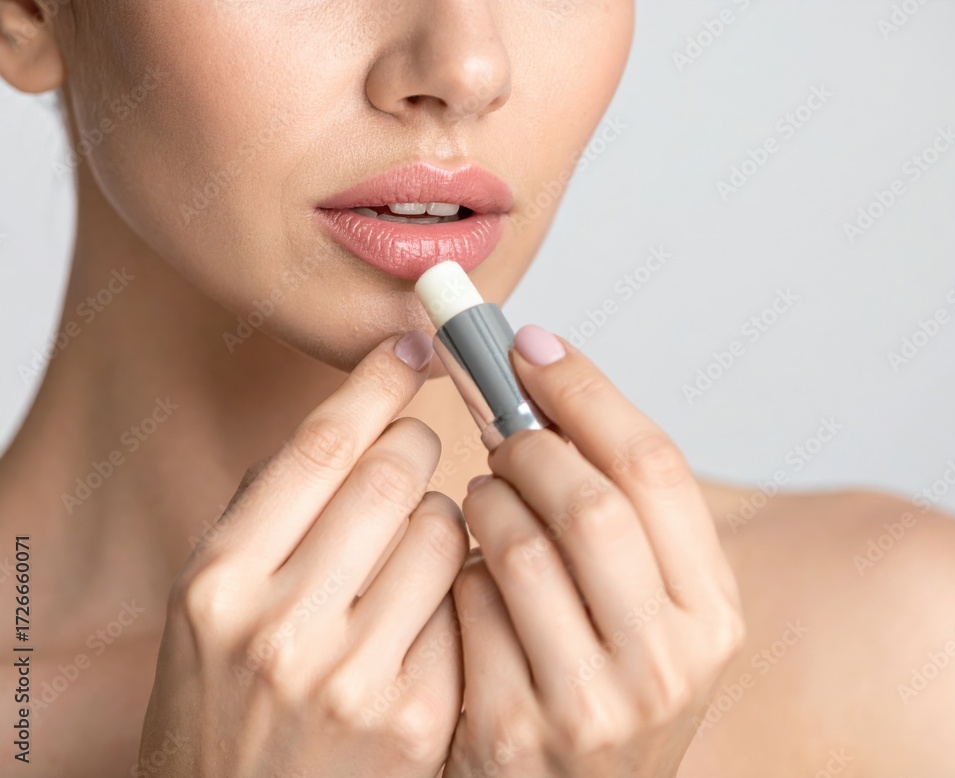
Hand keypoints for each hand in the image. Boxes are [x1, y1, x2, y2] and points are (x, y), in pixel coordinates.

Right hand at [137, 332, 469, 776]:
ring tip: (415, 538)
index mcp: (220, 582)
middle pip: (391, 475)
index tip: (407, 347)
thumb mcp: (210, 602)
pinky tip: (431, 598)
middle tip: (416, 444)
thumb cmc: (222, 706)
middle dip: (418, 443)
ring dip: (444, 514)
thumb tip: (350, 419)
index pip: (319, 447)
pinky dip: (458, 581)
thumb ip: (267, 512)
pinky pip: (464, 601)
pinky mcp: (417, 717)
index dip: (374, 382)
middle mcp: (282, 626)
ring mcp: (355, 677)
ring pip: (443, 530)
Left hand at [444, 325, 744, 777]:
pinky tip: (469, 573)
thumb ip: (625, 510)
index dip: (585, 390)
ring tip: (486, 498)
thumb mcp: (652, 604)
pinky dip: (458, 567)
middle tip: (500, 426)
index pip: (654, 467)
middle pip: (589, 501)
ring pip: (517, 546)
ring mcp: (590, 707)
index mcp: (712, 613)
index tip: (532, 345)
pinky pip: (466, 603)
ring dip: (485, 499)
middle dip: (528, 444)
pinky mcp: (512, 733)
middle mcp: (667, 663)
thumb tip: (548, 384)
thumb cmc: (607, 681)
■ ■ ■ ■
Task requirements: Identify the lines of the entries containing the string "pinky". Copy each such line.

Solution to this task:
pinky tip: (431, 598)
pinky dip: (458, 581)
pinky pip: (464, 601)
pinky mcp: (417, 717)
pinky tip: (469, 573)
pinky dip: (458, 567)
pinky pip: (466, 603)
pinky mcp: (512, 733)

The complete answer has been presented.